▶ **Page excerpt**
——————————

Pricing and Availability
The LG Ally is available for pre-order now and will be in stores on May 2oth. Pricing will be $99.99 after a $100 mail-in rebate with a new two-year customer agreement. Plans start at $39.99 for voice, plus $29.99 for data. If you want voice and text it’s $59.99. Learn more about Verizon’s plans here.
Should you get this device? If you’re an LG fanatic, and are looking to ditch your enV for a smartphone, then “Yes”. If you want a quality QWERTY Android phone for a great price, then “Yes”. If you’re looking for the hottest, fastest, sexiest phone, then “Probably not”. It is a VERY capable phone. It has a VERY attractive price. It will make many customers VERY happy. But it’s not for everyone.

——————————

Stored data entries

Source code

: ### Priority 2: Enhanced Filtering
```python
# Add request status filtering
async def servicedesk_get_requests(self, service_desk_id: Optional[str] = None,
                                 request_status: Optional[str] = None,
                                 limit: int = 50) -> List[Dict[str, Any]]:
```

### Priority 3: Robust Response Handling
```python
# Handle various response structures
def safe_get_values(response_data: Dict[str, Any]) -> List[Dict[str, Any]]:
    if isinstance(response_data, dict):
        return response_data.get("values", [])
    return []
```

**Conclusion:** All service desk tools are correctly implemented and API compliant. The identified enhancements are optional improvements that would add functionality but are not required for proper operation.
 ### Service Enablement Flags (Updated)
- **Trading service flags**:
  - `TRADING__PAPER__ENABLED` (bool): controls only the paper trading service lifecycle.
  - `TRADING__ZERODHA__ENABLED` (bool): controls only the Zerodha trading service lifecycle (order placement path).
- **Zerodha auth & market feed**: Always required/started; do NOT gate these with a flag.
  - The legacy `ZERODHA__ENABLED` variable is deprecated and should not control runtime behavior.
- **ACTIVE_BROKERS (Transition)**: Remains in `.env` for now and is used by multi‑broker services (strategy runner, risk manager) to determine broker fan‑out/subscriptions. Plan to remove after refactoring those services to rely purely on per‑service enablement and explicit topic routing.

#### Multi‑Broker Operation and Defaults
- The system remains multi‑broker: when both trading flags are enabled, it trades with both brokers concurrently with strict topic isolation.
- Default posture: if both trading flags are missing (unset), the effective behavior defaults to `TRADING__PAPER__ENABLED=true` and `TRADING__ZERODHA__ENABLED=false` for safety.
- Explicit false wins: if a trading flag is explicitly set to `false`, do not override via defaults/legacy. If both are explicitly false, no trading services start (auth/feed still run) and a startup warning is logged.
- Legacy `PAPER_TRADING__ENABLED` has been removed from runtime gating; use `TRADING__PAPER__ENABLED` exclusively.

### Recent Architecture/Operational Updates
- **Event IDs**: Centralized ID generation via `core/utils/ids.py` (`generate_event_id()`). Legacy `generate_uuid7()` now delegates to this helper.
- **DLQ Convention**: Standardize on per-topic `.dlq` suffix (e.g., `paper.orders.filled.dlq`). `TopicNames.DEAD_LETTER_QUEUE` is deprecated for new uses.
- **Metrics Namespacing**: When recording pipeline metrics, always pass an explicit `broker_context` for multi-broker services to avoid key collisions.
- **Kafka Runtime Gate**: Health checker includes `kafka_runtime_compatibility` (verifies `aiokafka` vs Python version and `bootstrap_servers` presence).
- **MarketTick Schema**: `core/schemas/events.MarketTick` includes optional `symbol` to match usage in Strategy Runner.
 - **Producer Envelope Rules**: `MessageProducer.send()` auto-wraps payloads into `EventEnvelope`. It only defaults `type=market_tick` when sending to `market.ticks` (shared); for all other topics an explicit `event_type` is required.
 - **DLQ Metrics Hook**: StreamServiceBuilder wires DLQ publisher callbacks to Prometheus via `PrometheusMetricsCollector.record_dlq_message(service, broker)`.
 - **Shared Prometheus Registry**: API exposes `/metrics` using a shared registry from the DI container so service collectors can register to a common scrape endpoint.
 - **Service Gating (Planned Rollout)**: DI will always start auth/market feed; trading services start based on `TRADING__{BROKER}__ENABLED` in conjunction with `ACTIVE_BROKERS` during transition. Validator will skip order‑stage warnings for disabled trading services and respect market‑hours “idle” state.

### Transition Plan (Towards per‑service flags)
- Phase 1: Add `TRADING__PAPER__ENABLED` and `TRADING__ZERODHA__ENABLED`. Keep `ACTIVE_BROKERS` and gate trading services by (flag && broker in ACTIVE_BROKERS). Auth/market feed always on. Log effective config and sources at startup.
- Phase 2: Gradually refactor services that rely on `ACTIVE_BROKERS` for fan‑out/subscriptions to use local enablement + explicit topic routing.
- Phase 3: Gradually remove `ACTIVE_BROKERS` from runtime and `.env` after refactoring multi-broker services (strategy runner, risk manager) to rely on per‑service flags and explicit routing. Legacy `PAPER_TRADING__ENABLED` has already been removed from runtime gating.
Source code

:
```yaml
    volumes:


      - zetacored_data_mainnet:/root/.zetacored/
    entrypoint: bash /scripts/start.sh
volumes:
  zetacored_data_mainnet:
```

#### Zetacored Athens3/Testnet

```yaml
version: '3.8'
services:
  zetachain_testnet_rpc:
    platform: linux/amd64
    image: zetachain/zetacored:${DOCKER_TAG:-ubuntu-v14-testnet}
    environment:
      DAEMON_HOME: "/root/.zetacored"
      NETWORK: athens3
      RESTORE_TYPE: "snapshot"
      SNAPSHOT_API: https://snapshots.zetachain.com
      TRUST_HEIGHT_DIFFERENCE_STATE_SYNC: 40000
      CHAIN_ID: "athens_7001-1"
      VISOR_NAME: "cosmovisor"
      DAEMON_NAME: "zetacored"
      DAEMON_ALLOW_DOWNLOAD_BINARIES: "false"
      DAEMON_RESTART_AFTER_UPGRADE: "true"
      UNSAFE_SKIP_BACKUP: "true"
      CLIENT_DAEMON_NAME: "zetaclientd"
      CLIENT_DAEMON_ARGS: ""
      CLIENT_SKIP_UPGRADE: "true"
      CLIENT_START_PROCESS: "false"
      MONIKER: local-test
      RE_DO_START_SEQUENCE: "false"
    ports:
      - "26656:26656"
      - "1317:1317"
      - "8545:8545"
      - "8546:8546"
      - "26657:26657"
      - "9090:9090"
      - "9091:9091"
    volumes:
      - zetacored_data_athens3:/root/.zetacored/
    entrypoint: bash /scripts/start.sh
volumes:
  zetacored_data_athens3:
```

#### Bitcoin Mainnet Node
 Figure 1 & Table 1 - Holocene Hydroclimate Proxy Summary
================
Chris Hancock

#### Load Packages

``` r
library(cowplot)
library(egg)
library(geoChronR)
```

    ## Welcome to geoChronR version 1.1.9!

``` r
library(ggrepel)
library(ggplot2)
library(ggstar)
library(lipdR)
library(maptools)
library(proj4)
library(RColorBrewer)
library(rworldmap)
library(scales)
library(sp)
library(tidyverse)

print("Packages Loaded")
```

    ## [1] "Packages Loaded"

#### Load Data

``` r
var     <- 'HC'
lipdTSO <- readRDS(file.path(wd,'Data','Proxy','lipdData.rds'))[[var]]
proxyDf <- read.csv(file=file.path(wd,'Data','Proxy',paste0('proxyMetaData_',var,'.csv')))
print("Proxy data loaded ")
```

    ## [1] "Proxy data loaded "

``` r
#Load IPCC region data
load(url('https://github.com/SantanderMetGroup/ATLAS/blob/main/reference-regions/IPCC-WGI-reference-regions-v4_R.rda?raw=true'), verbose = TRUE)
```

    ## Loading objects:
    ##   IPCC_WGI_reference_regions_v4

——————————

▶ **What you should do**
In the LG Ally pricing excerpt, set down word for word the part that begins with the words "Pricing and Availability" and ends with "not for everyone.".

▶ **Result below**
Pricing and Availability
The LG Ally is available for pre-order now and will be in stores on May 2oth. Pricing will be $99.99 after a $100 mail-in rebate with a new two-year customer agreement. Plans start at $39.99 for voice, plus $29.99 for data. If you want voice and text it’s $59.99. Learn more about Verizon’s plans here.
Should you get this device? If you’re an LG fanatic, and are looking to ditch your enV for a smartphone, then “Yes”. If you want a quality QWERTY Android phone for a great price, then “Yes”. If you’re looking for the hottest, fastest, sexiest phone, then “Probably not”. It is a VERY capable phone. It has a VERY attractive price. It will make many customers VERY happy. But it’s not for everyone.